BUYING a house is reputed to be one of life’s most stressful events.

It may not seem so bad when you first start looking for one and you’re optimistically trawling through property websites, but unless you are lucky enough to find your dream home straight away that initial hopefulness can soon turn into despair.

The last time we moved we must have visited around 20 houses over a period of about three months. When you have only weekends at your disposal, you meticulously plan your viewings. Some Saturdays we looked at three or four.

Some were lovely, but there was always something we didn’t like. One house we loved sat in a small walled garden surrounded by the car park of a working men’s club. A characterful cottage was too low-ceilinged for my 6ft 4in husband and another we fancied had clearly been some sort of cannabis farm - with dozens of electrical wires hanging from the ceiling and rows of sockets along downstairs walls.

Things like this are certainly not highlighted on the estate agent’s particulars.
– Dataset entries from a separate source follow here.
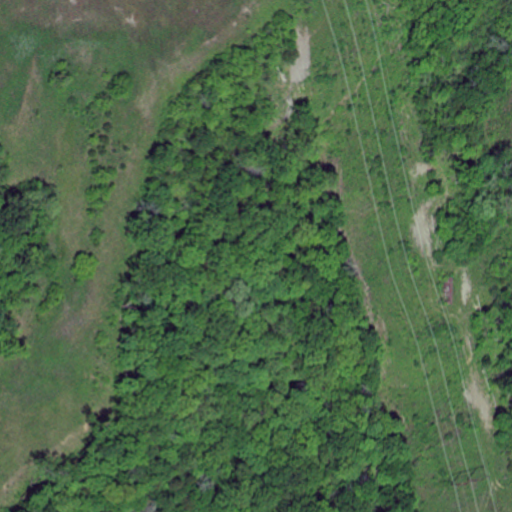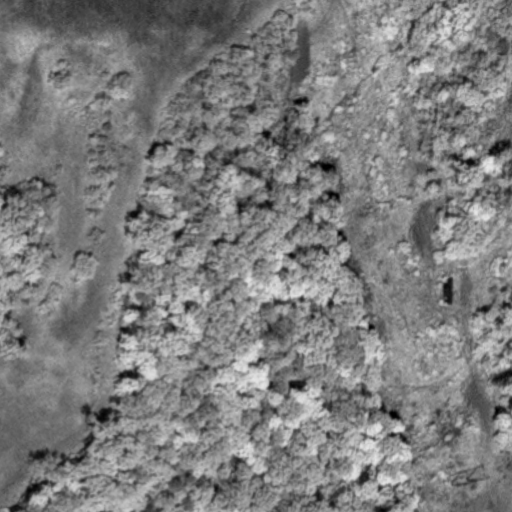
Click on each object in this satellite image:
power tower: (457, 478)
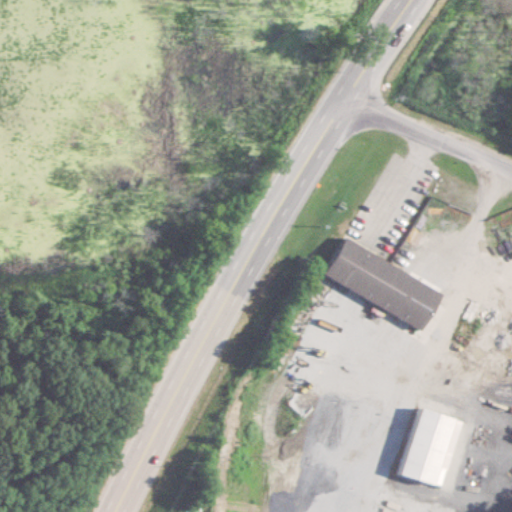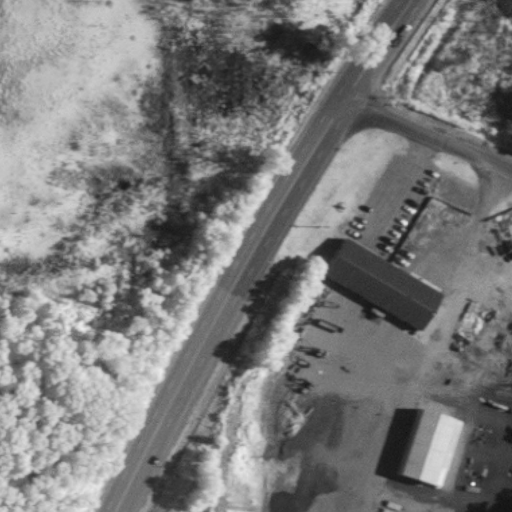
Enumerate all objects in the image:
road: (428, 133)
road: (404, 184)
road: (253, 250)
building: (377, 283)
road: (453, 308)
building: (424, 447)
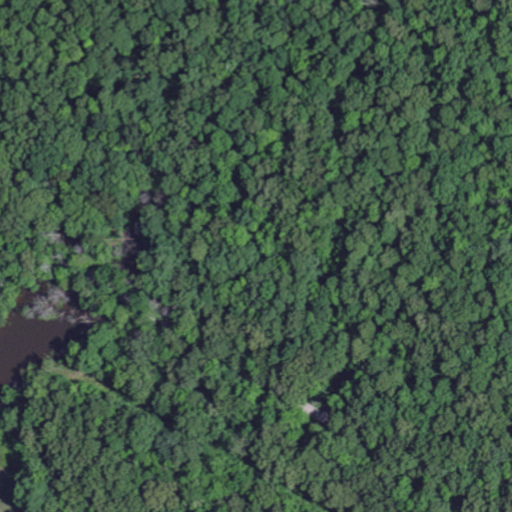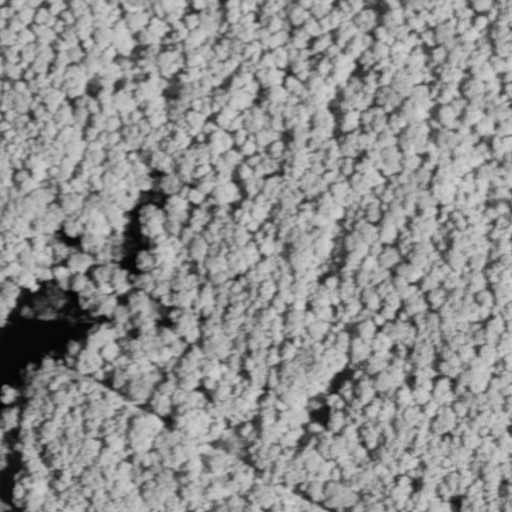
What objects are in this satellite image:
road: (203, 387)
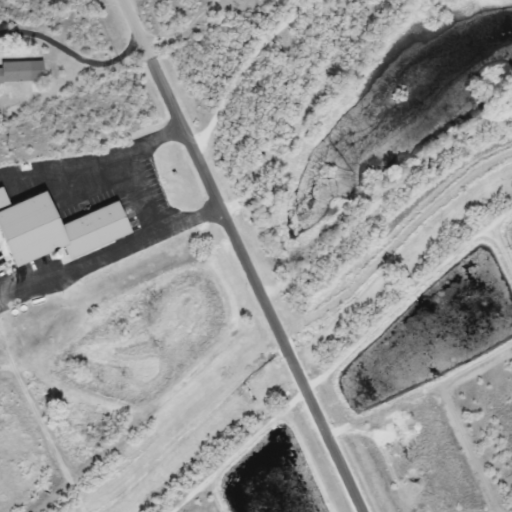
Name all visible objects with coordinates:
road: (166, 70)
building: (16, 74)
road: (186, 150)
building: (57, 229)
road: (285, 327)
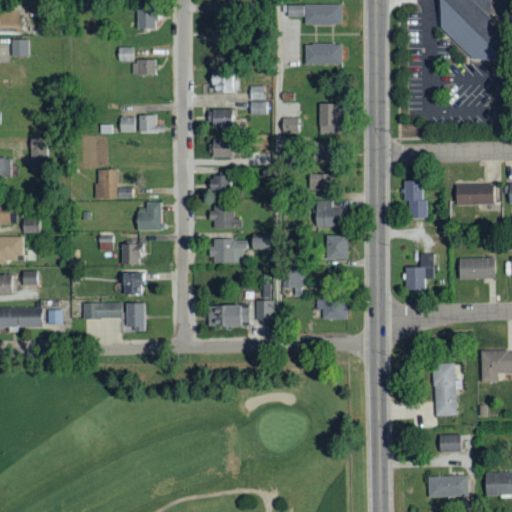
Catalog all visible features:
building: (294, 11)
building: (322, 14)
building: (145, 19)
building: (8, 23)
building: (468, 28)
building: (14, 48)
building: (124, 54)
building: (322, 54)
building: (142, 68)
building: (224, 85)
building: (257, 100)
road: (459, 110)
building: (222, 118)
building: (327, 118)
building: (126, 125)
building: (290, 125)
building: (221, 149)
building: (324, 150)
road: (445, 153)
building: (37, 154)
building: (4, 168)
road: (279, 171)
road: (183, 174)
building: (317, 182)
building: (106, 184)
building: (219, 186)
building: (509, 192)
building: (474, 194)
building: (414, 199)
building: (3, 215)
building: (329, 216)
building: (224, 217)
building: (149, 218)
building: (259, 244)
building: (336, 248)
building: (11, 249)
building: (228, 251)
building: (131, 255)
road: (378, 256)
building: (511, 266)
building: (476, 269)
building: (419, 273)
building: (28, 278)
building: (5, 284)
building: (132, 284)
building: (332, 309)
building: (264, 311)
road: (445, 312)
building: (228, 316)
building: (20, 317)
building: (134, 317)
building: (53, 318)
building: (100, 318)
road: (189, 347)
building: (494, 363)
building: (444, 389)
park: (182, 435)
building: (449, 443)
building: (498, 483)
building: (447, 486)
road: (219, 492)
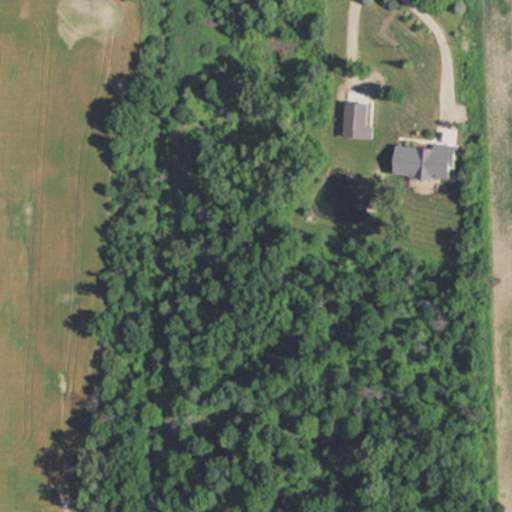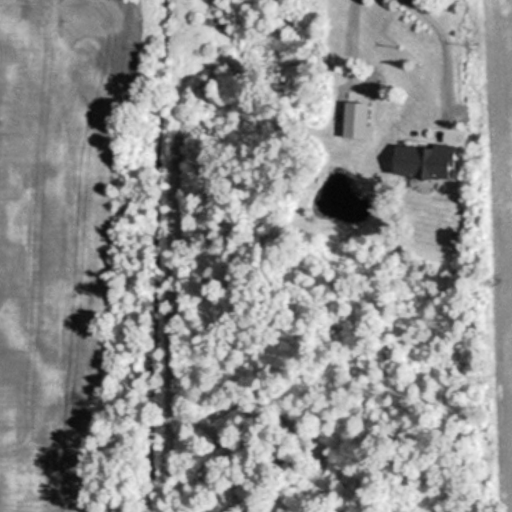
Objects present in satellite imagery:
building: (427, 162)
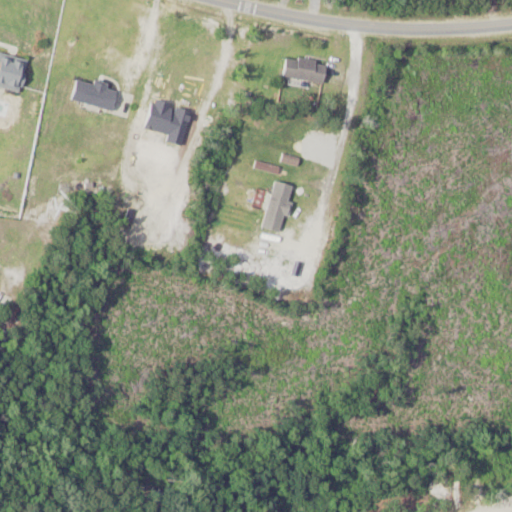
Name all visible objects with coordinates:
road: (367, 27)
building: (309, 71)
road: (332, 177)
road: (504, 508)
Then there are those houses that, for various reasons, you don’t like even before you go in. At one I came clean on the doorstep, telling the owners that it wasn’t quite what we were looking for. They were very understanding and appreciated not having their time wasted in showing us around.
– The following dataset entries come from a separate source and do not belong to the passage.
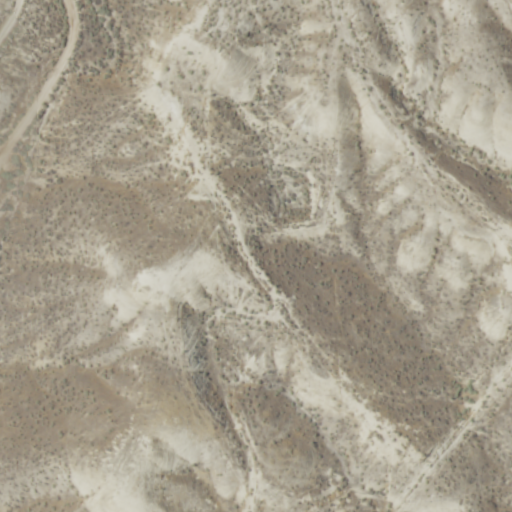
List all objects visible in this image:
road: (30, 107)
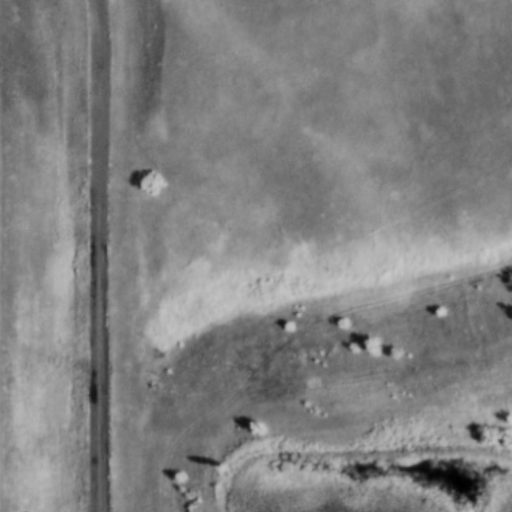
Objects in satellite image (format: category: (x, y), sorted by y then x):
road: (95, 256)
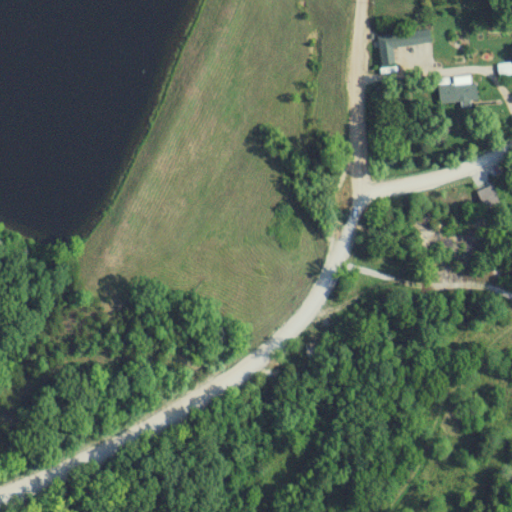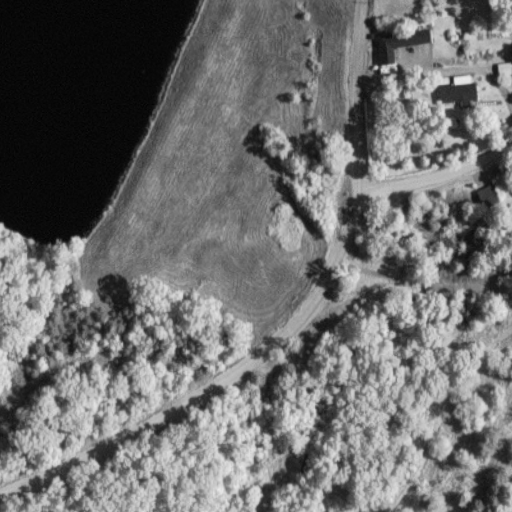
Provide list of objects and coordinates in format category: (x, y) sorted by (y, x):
building: (401, 44)
road: (444, 72)
building: (459, 92)
road: (356, 94)
road: (438, 177)
building: (490, 197)
road: (425, 289)
road: (220, 381)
With all this in mind, I find it incredible that a couple made headlines for rejecting every house shown to them on Channel 4’s Location, Location, Location. Viewers of the TV show labelled the house hunters ‘entitled toddlers’ and ‘time wasters’ after they decided not to buy one of the homes offered.

I like Location, Location, Location, but Phil Spencer and Kirstie Allsop offer THREE choices. Not 20, not ten, but three. I don’t know many people who have found the right home after viewing so few properties.

For most people, buying a house is the biggest purchase they will ever make. It’s a huge investment - hundreds of thousands of pounds - which most of us take the best part of a lifetime to pay for. I’m nearly 60 and I’m still not mortgage-free.

It is ridiculous to expect people to make a snap decision on one of just three homes. The couple had a £500,000 budget, which they wanted to spend on their dream home. This was not presented to them so they didn’t sign on the dotted line. What’s wrong with that?

On average, a purchaser will visit eight homes before choosing, according to price comparison website mybigmove. To me, even that is a low number.

The process of buying a home is a very personal thing - made even more tricky when two people are involved in the decision making - and it is brave for anyone to have their search featured on TV.

Bizarrely, sometimes a home that does not tick your wish-list boxes will hit the spot. Property shows often feature people who buy a house that does not meet any of the criteria they put forward. They wanted old, they bought a new build, they wanted a big garden, they bought a flat…

That applied to us. When we were searching, we initially rejected the house we bought out of hand. Yet, after reluctantly having a look, the small, characterless 1920’s semi was the right choice. After 15 years, it still needs a lot of work but we love the location and friendly community.

The worst anyone can do when moving is make a quick decision. We did that with our previous house, feeling under pressure to buy before I went part-time at work. We moved in with heavy hearts and spent seven years regretting it.